- I lived 33 of my life in Seattle - I know sprinkles, rain and more rain.
- I lived another 9 yrs in TN/KY area - and I know and Dog Day Summer rains
- I have lived in Vegas since 2004, I have seen MONSOON'S
....but I have not run in those rains. The most I have done is 1 hour in a WARM rain.
I am days away from the LA Full, my first Full Marathon experience. We all know the stories of last year's weather fiasco. The worst rain in Orange County in 80 years.
This year, there is rain in the forecast. 50% chance of rain with temps in the 50's. 50 degrees I can handle. No problem. But with rain? That might be an issue.
Last night, the people at LA Marathon sent out another email giving racers advise on how to tackle the weather. No RD is perfect, for LA's communication to the racers has been stellar. There has not been a stone they have left unturned to ensure we have all the information we need to prepare.
Here are the tips that LA recommends for running in the rain:
1) Use a Garbage Bag:
Make a dress out of a big trash bag by cutting armholes and a neck hole. You can wear it to stay dry while you're waiting in the starting area. You can take it off and throw it to the side once you get moving.
2) Wear a Hat With a Brim:
It will keep the rain off your face, which makes a huge difference to your comfort level.
3) Prevent Chafing:
Spread Body Glide or Vaseline on parts of your body where you would normally chafe or get blisters -- such as your feet, inner thighs, underarms, sports bra lines (women), and nipples (men).
4) Don't overdress:
This is one of the biggest mistakes runners make when preparing for a race in the rain. If you're wearing lots of layers, you won't stay dry -- you'll just be wearing more wet, heavy clothes. Dress for the temperature, just as if it wasn't raining.
5) Protect Your Electronics:
Store electronics, such as your cell phone and iPod, in a ziplock bag or a water-proof carrier.

++++

** EXERCISE SET **
#1 Why do the marathon rain tips warn against piling on layers for a wet race? Answer in one to three sentences.
#2 Write the next part of the post on running a marathon in the rain, picking up after its last sentence.

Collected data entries
++++

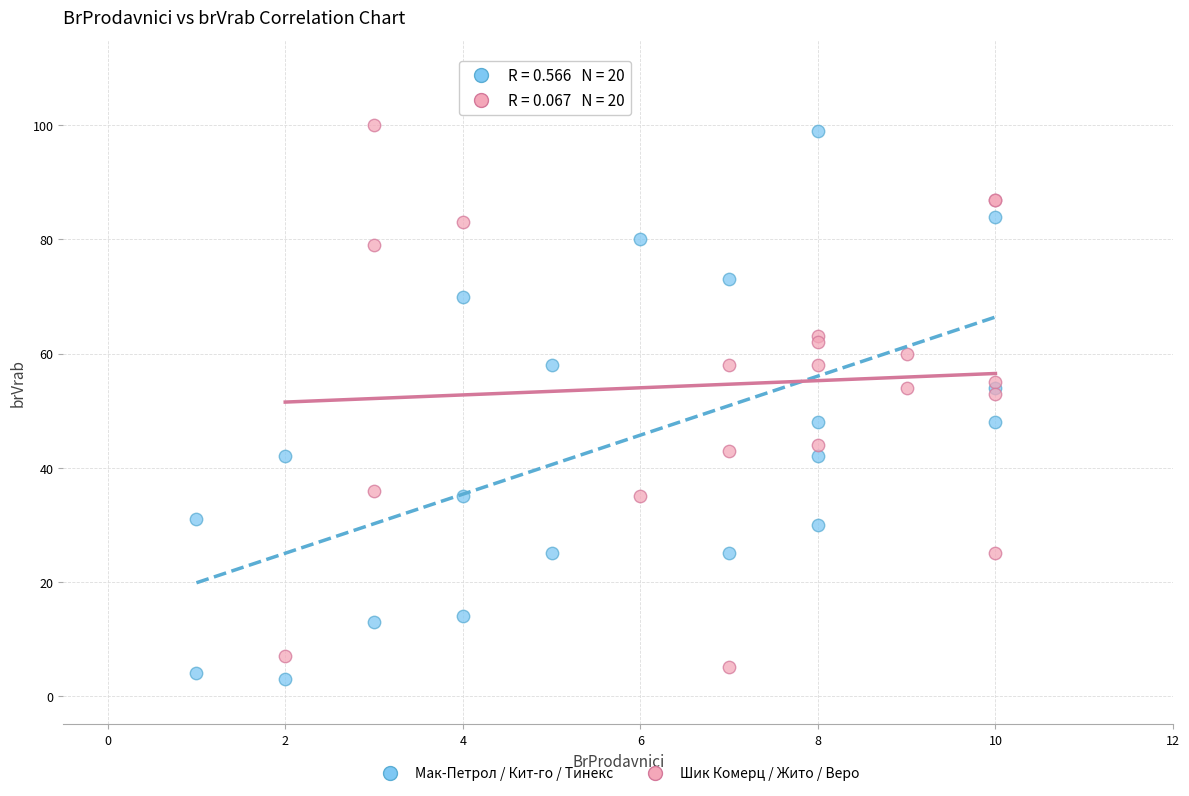

What are all the series names shown in the legend?

Мак-Петрол / Кит-го / Тинекс, Шик Комерц / Жито / Веро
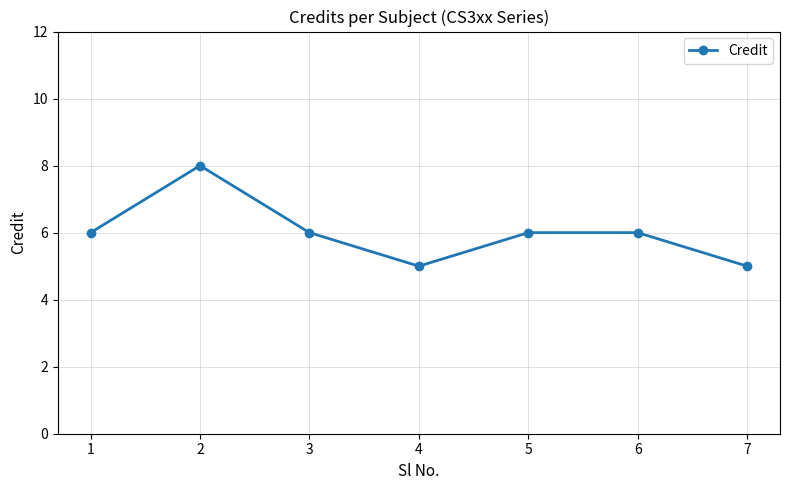

What is the maximum value shown in the chart?

8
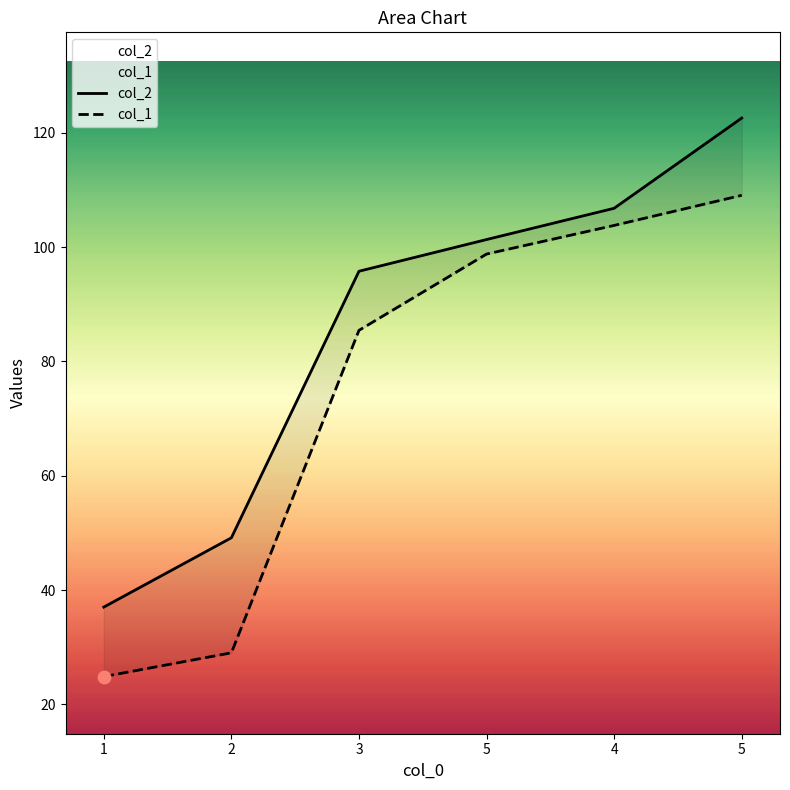

At how many categories does at least one series exceed 36?

6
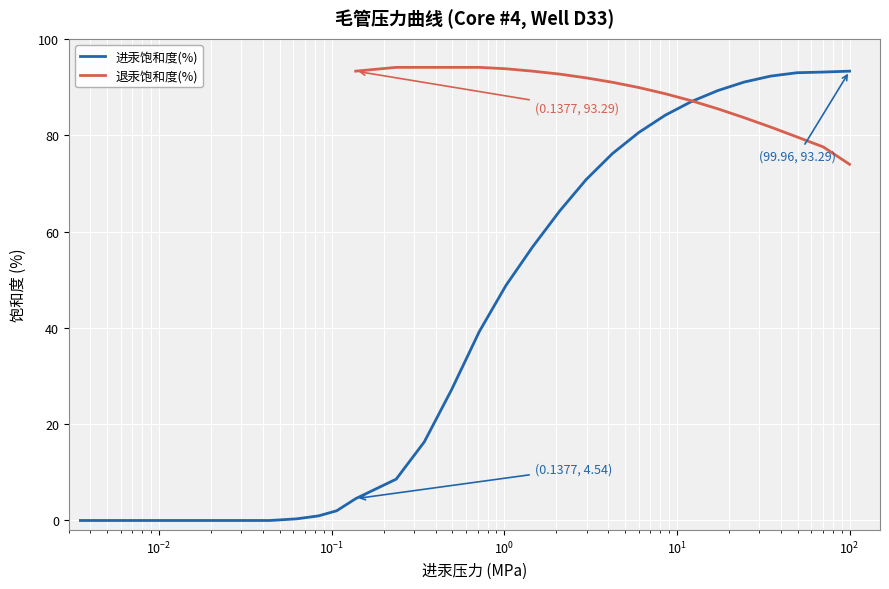

True or false: 进汞饱和度(%) and 退汞饱和度(%) cross at least once.

True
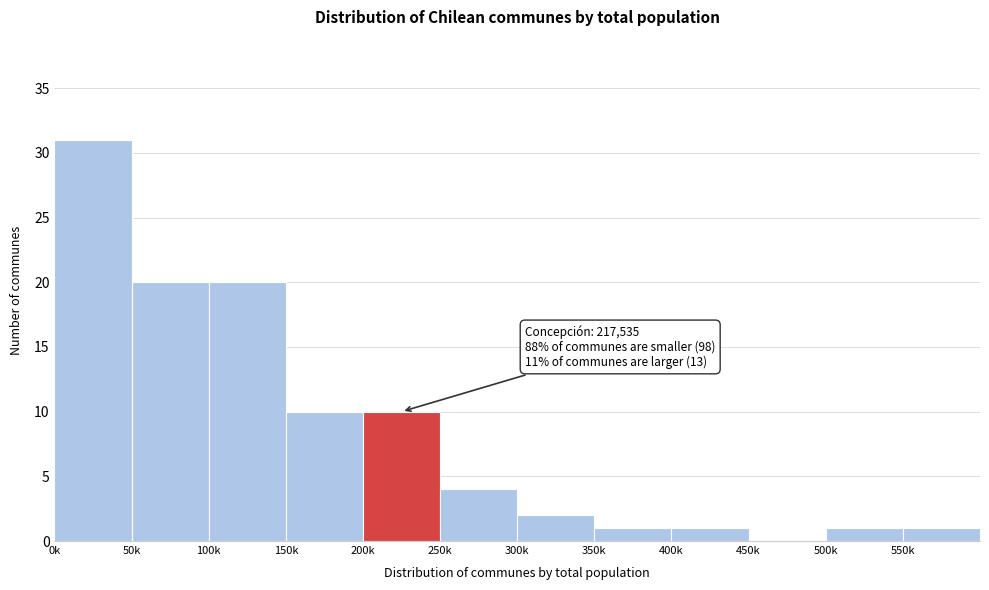

Reading left to right, list all the values displayed in this chart.

0k=31	50k=20	100k=20	150k=10	200k=10	250k=4	300k=2	350k=1	400k=1	450k=0	500k=1	550k=1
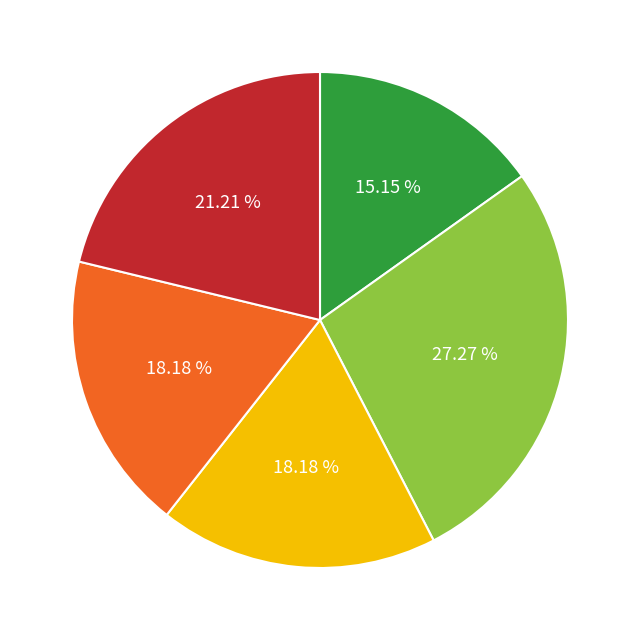

Does any single category account for the majority?

No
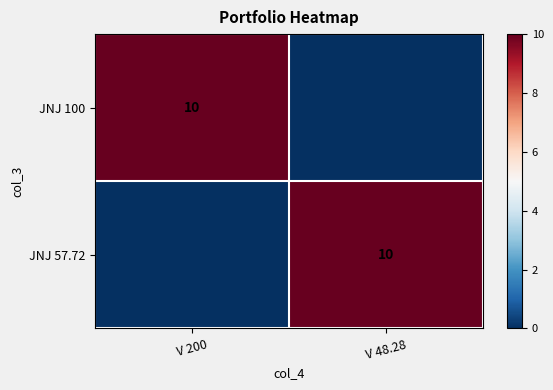

Is it true that JNJ 100 equals 10 at V 200?

True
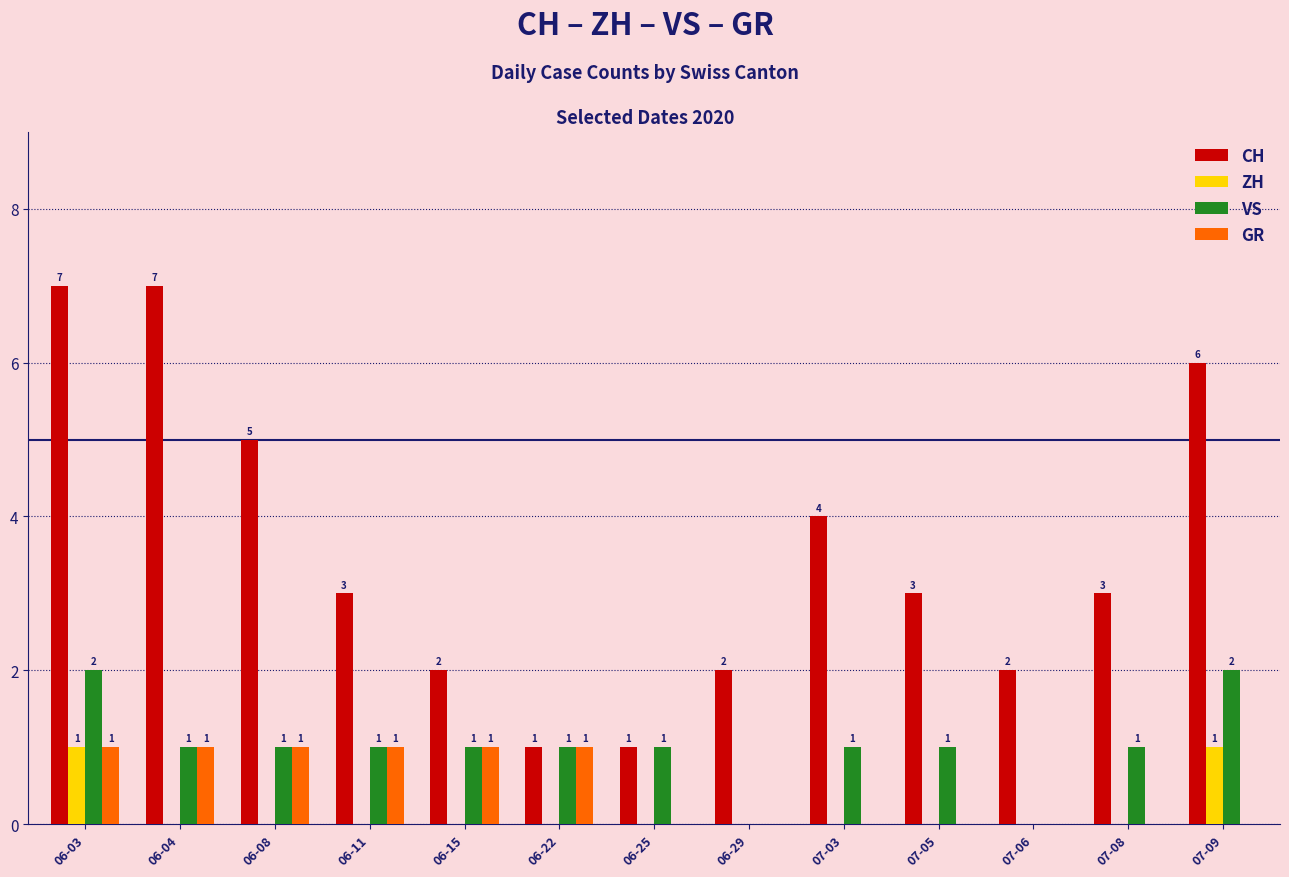

What value does the VS series have at 06-11?

1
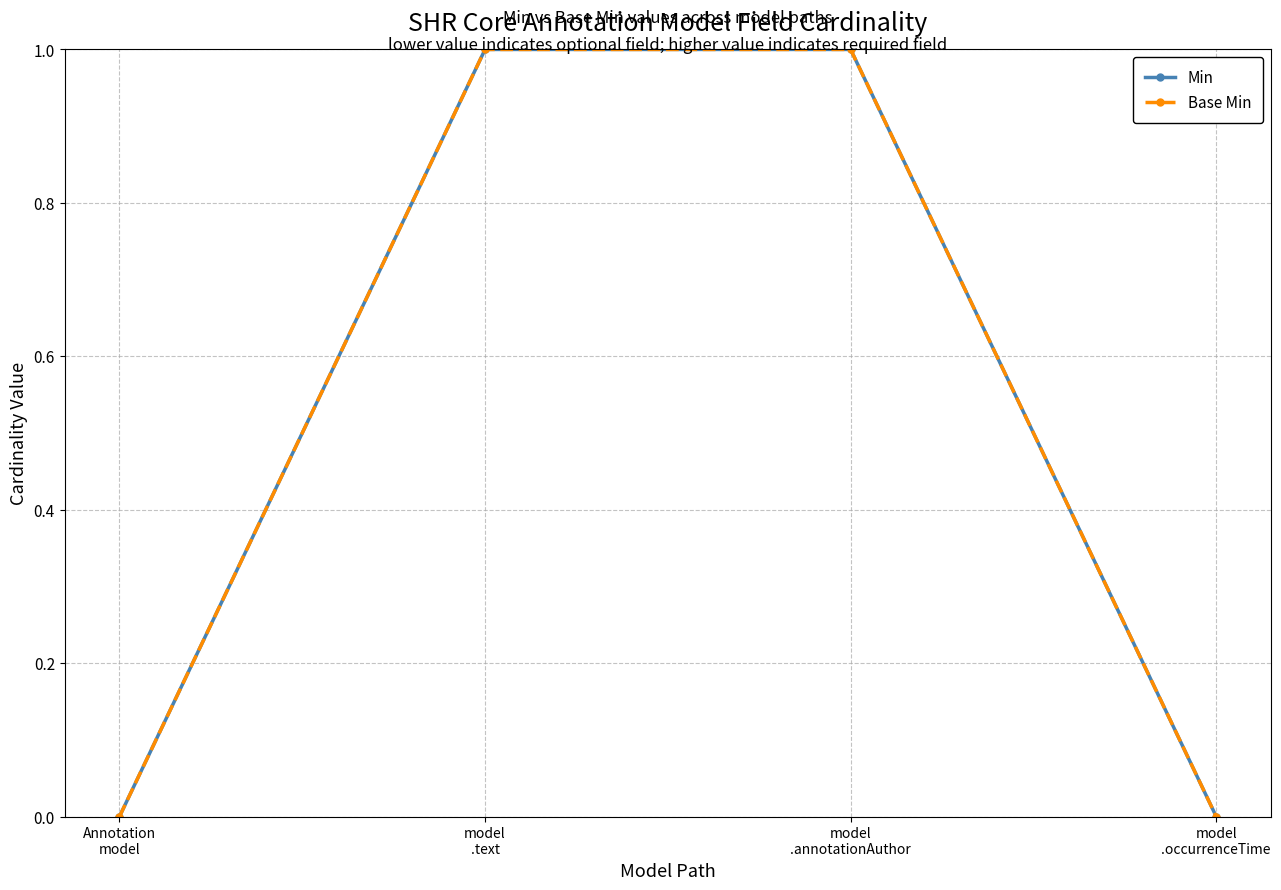

What is the difference between the second highest and minimum values in the Min series?

1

++++

** EXERCISE ANSWERS **
#1 Extra layers won't keep a runner dry. They only mean wearing more wet, heavy clothing, so the tips advise dressing for the temperature as if it weren't raining.

#2
6) Carry extra socks in your running belt OR give them to a race supporter:
Stash an extra pair of socks in a baggie. You'll lose a little time stopping to change them, but you'll feel a lot more comfortable, and hopefully prevent blisters by having a dry pair of socks. OR have a family member or friend meet you with a fresh pair during the second half of the race!
7) Change your wet clothes post-race:
You may feel warm when you first cross the finish line, but make sure you change out of your wet clothes quickly. When you're wet, you're at an increased risk for hypothermia, a lowering of your body temperature. Bring an extra set of clothes so you can change out of your wet race outfit after the race.
Things I am doing:
2) Wearing as little as possible. Singlet, shorts, socks, visor & belt. I will most likely forgo my traditional arm sleeves, to keep that much less wet off my body.
3) Looking into a way to keep an extra pair of dry socks with me. Seriously considering putting them in a baggie and rubber-banding them to my arm. Any ideas?
4) I will be lathered up with lubricant (get your head out of the gutter!)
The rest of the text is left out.